[Task description]
Filter the records below, copying out every line that contains the string "Inference".

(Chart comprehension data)
··········

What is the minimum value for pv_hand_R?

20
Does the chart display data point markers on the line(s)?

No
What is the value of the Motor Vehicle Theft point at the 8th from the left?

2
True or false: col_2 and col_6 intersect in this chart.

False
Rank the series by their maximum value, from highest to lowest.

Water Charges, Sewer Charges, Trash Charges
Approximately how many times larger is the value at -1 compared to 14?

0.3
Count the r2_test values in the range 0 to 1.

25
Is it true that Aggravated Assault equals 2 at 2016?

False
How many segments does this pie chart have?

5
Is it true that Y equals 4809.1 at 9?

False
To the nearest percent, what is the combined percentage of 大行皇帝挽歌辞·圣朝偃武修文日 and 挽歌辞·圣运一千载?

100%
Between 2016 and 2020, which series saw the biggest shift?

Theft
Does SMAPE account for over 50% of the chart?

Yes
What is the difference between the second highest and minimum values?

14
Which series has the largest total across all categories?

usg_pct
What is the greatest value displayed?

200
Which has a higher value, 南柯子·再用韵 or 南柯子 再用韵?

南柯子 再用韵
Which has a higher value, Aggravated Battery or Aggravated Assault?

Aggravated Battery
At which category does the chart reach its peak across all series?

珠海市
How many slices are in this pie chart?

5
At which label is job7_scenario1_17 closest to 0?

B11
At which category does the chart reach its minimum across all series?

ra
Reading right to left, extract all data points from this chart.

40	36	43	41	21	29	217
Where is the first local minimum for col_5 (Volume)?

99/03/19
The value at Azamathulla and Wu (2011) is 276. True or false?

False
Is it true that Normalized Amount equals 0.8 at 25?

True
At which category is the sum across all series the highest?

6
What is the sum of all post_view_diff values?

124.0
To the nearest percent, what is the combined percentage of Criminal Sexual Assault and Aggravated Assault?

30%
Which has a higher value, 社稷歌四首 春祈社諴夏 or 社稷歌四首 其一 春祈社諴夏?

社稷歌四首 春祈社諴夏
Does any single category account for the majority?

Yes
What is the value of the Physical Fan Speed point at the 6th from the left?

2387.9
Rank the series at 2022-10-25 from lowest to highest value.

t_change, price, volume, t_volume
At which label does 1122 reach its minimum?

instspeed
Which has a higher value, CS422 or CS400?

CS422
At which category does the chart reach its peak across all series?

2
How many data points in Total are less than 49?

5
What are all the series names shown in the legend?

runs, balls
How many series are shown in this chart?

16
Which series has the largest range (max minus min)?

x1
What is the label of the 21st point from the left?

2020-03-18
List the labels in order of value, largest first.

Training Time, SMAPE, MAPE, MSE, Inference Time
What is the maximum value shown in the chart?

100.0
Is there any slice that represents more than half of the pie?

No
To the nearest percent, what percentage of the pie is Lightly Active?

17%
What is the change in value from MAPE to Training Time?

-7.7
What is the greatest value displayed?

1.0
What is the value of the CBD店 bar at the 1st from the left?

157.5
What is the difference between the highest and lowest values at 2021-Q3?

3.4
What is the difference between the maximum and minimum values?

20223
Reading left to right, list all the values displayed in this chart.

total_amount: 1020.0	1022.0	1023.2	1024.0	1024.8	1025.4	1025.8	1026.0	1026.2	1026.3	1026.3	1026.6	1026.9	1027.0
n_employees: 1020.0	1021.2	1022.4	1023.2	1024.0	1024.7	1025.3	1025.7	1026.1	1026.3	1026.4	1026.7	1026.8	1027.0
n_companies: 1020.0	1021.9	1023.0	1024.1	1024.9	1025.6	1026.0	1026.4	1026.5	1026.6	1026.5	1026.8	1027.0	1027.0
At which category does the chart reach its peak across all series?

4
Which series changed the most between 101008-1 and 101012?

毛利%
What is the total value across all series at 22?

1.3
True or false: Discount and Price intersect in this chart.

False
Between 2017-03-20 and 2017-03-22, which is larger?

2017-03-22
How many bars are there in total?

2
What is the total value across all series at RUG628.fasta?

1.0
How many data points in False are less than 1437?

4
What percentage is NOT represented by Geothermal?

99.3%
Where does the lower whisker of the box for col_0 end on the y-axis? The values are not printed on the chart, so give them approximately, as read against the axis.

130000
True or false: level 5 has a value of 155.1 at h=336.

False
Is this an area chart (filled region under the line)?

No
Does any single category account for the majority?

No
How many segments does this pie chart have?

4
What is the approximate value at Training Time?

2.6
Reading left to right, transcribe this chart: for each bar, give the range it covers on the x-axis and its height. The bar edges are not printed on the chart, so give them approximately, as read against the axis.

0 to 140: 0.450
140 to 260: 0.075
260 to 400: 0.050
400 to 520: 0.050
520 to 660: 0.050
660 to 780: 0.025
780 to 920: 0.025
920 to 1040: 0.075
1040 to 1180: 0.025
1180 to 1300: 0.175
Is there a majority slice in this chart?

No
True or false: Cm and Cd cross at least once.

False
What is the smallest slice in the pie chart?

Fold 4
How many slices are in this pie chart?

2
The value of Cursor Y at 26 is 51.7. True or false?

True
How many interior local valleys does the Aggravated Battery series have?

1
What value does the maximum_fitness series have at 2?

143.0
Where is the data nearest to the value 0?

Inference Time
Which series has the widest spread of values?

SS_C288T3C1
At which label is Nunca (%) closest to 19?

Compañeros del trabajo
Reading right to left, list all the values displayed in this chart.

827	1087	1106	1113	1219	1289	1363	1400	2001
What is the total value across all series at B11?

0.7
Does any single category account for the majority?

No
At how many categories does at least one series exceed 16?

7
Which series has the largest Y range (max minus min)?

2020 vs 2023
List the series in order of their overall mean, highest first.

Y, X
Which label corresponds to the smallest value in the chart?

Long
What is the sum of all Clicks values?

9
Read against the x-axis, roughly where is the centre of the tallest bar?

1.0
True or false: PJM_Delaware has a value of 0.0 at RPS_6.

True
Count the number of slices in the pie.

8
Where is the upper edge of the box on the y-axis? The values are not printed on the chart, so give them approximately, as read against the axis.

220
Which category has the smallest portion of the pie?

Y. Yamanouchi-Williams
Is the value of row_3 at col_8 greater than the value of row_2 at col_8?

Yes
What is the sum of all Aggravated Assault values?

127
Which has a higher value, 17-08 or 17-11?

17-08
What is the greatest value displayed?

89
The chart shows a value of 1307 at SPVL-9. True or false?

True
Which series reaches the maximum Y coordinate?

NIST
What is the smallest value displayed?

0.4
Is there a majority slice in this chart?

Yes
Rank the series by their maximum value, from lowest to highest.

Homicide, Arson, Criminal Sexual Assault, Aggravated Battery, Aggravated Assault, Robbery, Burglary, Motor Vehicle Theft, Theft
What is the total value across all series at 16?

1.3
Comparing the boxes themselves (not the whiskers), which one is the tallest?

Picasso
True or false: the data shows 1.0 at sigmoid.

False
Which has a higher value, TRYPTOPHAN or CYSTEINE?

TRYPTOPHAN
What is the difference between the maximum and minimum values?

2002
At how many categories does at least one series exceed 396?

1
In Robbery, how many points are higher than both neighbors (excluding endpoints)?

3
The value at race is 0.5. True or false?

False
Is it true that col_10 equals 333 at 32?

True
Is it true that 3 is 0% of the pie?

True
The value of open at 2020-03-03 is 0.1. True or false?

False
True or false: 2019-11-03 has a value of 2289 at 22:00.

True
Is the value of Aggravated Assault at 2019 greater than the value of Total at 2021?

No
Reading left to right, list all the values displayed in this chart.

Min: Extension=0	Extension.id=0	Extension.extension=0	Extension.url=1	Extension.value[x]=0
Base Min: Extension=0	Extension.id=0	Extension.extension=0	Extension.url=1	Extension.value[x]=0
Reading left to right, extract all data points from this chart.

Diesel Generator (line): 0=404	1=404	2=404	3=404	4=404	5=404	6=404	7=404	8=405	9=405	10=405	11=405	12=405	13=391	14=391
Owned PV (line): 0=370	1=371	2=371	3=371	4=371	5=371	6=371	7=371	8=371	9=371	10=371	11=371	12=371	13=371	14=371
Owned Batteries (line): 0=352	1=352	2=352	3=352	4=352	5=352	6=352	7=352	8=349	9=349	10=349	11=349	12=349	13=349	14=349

··········

[Output of the task]
Training Time, SMAPE, MAPE, MSE, Inference Time
Inference Time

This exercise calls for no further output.